Polaroids do Deserto trata de seca e escassez no sertão cearense, a partir de uma topografia que surge quando o açude Castanhão, o maior do Brasil, tem seu nível de água reduzido drasticamente. São fotografias em filme Polaroid 600 preto e branco, em um exercício quase arqueológico que põe em questão a falta d ́água no nordeste do Brasil.
Se as coisas parecem fora de lugar é porque, muitas vezes, elas estão. Referir-se a fotografias de um espaço que beira um volume de água como “do deserto” é uma extrapolação que fará algum sentido quando percebe-se que o presente trabalho trata da seca no sertão nordestino, e do que (res)surge quando a água falta e o nível dos reservatórios diminui. São vestígios do que foi encoberto quando finalmente a obra de contornos faraônicos que solucionaria muitos dos problemas de escassez de água do semiárido nordestino foi entregue – o açude Castanhão.

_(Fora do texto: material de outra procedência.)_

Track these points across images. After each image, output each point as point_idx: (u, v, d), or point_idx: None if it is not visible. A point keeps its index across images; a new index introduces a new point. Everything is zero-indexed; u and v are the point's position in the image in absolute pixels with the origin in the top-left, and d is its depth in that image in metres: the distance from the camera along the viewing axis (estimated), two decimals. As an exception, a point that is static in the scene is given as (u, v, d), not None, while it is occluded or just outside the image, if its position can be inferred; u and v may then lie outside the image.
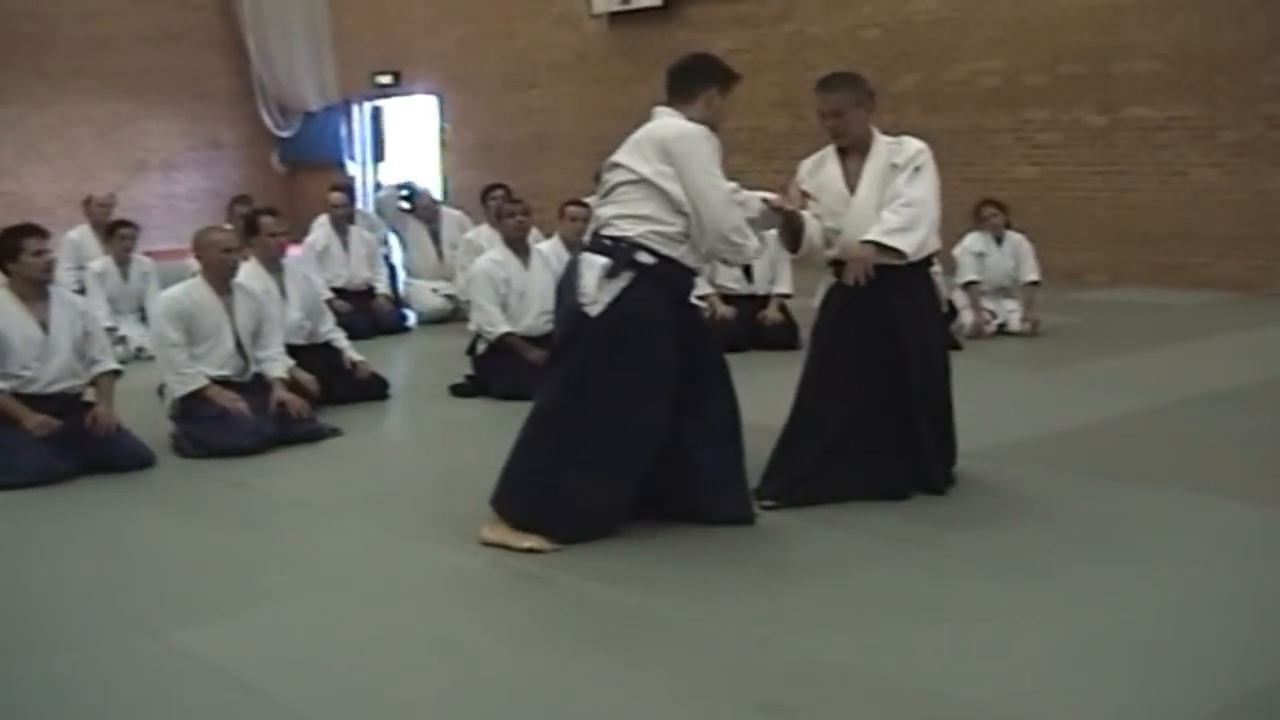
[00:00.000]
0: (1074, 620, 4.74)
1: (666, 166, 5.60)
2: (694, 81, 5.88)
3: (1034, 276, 11.51)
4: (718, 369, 5.98)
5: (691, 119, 5.77)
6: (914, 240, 6.16)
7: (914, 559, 5.49)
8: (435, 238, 13.50)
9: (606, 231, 5.70)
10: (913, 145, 6.33)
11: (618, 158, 5.76)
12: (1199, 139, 14.59)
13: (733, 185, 5.92)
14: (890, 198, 6.21)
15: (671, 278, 5.74)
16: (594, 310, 5.60)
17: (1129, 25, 14.97)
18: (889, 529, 5.84)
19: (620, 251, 5.61)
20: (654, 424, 5.71)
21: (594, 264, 5.64)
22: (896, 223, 6.12)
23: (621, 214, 5.66)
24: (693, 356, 5.82)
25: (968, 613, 4.87)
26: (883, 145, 6.33)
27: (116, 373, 7.46)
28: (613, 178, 5.76)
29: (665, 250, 5.63)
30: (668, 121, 5.77)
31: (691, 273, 5.87)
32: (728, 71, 5.97)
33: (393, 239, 14.07)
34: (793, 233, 6.34)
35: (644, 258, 5.61)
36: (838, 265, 6.40)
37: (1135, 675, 4.29)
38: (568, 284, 5.77)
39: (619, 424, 5.63)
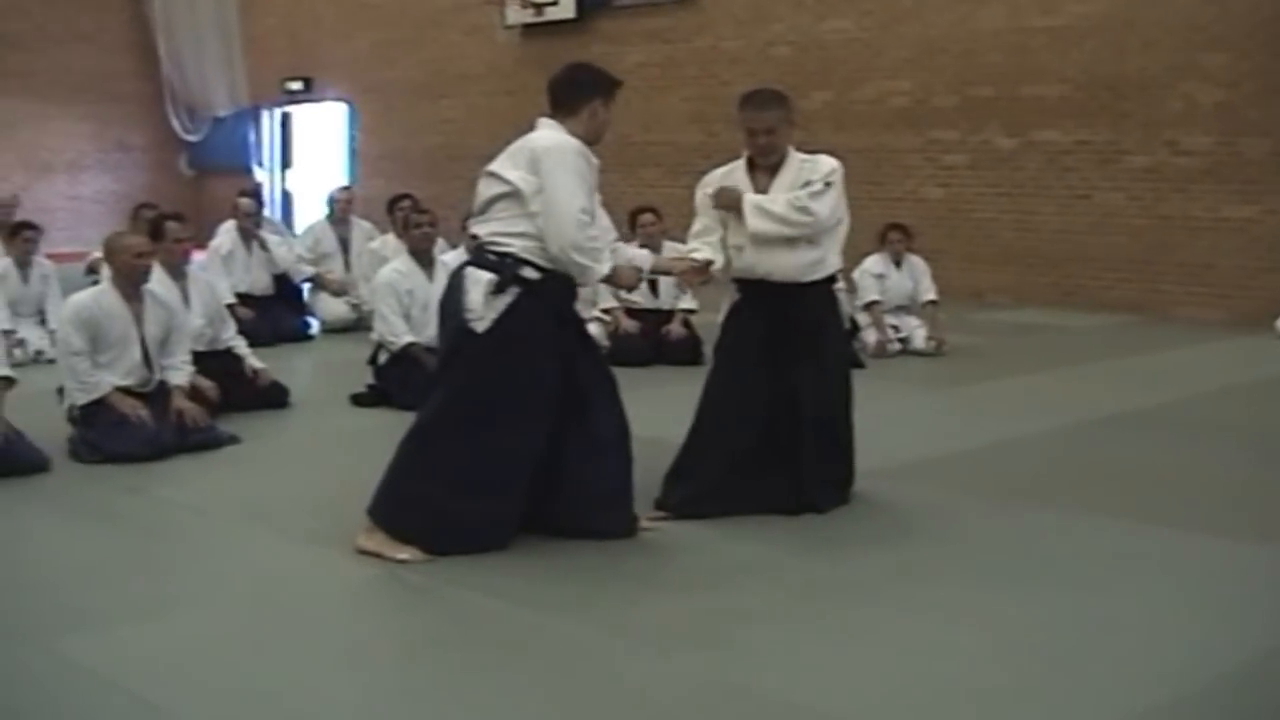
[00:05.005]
0: (960, 640, 4.77)
1: (533, 176, 5.52)
2: (577, 94, 5.79)
3: (932, 296, 11.66)
4: (603, 381, 5.94)
5: (574, 133, 5.70)
6: (765, 229, 6.17)
7: (806, 577, 5.50)
8: (344, 245, 13.45)
9: (491, 246, 5.63)
10: (827, 163, 6.30)
11: (492, 166, 5.68)
12: (1104, 163, 14.80)
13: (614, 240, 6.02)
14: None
15: (554, 293, 5.68)
16: (480, 326, 5.55)
17: (1038, 49, 15.16)
18: (784, 544, 5.85)
19: (506, 267, 5.55)
20: (531, 444, 5.66)
21: (479, 279, 5.58)
22: (777, 211, 6.15)
23: (501, 230, 5.60)
24: (576, 369, 5.78)
25: (855, 631, 4.87)
26: (795, 161, 6.31)
27: (10, 380, 7.19)
28: (486, 190, 5.68)
29: (548, 265, 5.57)
30: (545, 134, 5.69)
31: (574, 286, 5.79)
32: (610, 79, 5.89)
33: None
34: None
35: (528, 273, 5.56)
36: (741, 281, 6.41)
37: (1020, 696, 4.32)
38: (452, 299, 5.69)
39: (495, 443, 5.59)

O Castanhão, maior açude do Brasil, foi inaugurado em 2002. Por conta de uma seca que atingiu a região entre os anos de 2011 e 2020, seu volume de água chega, ao fim da década, a menos de 5%. É daí que aparecem as imagens de Polaroids do Deserto, fotografias de “fósseis” e cenários possíveis apenas pela diminuição do nível da água.
Neste exercício quase arqueológico, o olhar para baixo – para o fundo – provoca a memória e a lembrança que teima. Paralelamente, o que não é fundo é totem, em um lampejo de olhar rente à vista, buscando o respiro.

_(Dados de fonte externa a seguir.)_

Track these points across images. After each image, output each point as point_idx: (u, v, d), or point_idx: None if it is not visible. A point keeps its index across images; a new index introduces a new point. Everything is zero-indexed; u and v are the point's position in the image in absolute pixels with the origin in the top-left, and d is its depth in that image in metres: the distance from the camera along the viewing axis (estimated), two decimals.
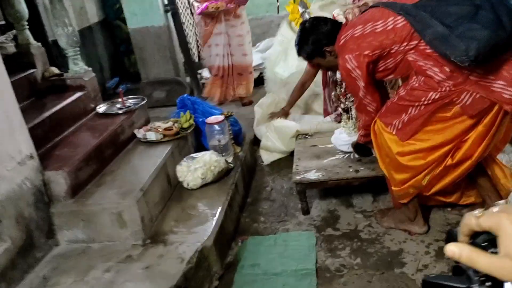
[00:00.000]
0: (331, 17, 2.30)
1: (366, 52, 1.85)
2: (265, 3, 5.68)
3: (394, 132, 1.95)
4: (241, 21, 4.04)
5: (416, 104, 1.86)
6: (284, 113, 3.17)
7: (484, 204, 2.15)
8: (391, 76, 2.00)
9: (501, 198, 2.10)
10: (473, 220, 0.53)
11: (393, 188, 2.09)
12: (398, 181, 2.04)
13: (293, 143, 2.92)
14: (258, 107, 3.54)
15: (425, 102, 1.83)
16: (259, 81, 4.60)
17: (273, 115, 3.20)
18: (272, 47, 4.89)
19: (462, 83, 1.73)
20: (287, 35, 4.89)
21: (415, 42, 1.79)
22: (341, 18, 2.26)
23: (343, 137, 2.51)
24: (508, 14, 1.60)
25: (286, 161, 3.00)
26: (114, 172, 2.33)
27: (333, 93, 2.57)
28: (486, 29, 1.57)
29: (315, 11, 3.12)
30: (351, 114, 2.49)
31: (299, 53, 2.21)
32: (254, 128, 3.37)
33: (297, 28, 4.63)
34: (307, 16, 2.44)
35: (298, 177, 2.41)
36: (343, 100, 2.43)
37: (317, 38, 2.09)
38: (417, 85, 1.85)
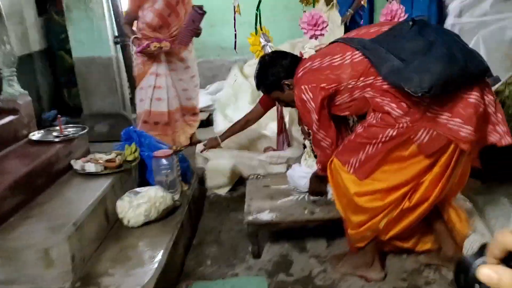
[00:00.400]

As fotografias são feitas em filme Polaroid 600, instantâneo, em cores e em preto e branco. A instantaneidade e volatilidade desse suporte dialogam diretamente com o movimento da água, de fazer surgir e desaparecer de modo irregular.

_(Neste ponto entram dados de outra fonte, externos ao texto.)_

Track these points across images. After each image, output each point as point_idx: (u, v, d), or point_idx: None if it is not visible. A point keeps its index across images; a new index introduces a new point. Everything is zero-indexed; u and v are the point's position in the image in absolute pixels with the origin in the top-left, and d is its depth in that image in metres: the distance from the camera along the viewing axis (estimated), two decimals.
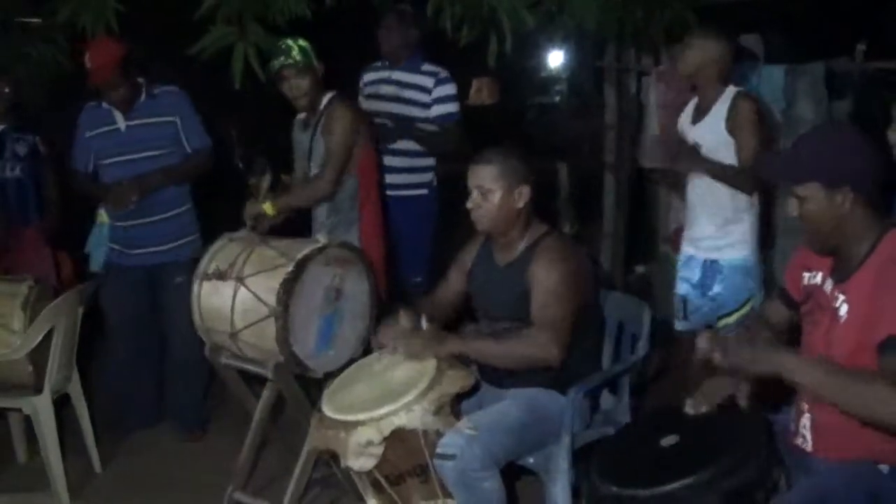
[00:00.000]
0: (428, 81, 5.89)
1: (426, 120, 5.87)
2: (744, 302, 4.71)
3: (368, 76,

Sobre tal suporte, Gawan Fagard escreve acerca da obra fotográfica de Tarkovsky: “são pequenos e portáteis edífices que aparecem na emulsão Polaroid, permitindo ao passado dar vida e profundidade a um futuro desconhecido”. Crê-se que as imagens de Polaroids do Deserto tenham um sentido ontológico semelhante. Fagard acrescenta: “as Polaroids de Tarkovsky são reveladoras por natureza: elas revelam uma visionária geografia imaginária, enquanto que idealizam o patrimônio do passado”.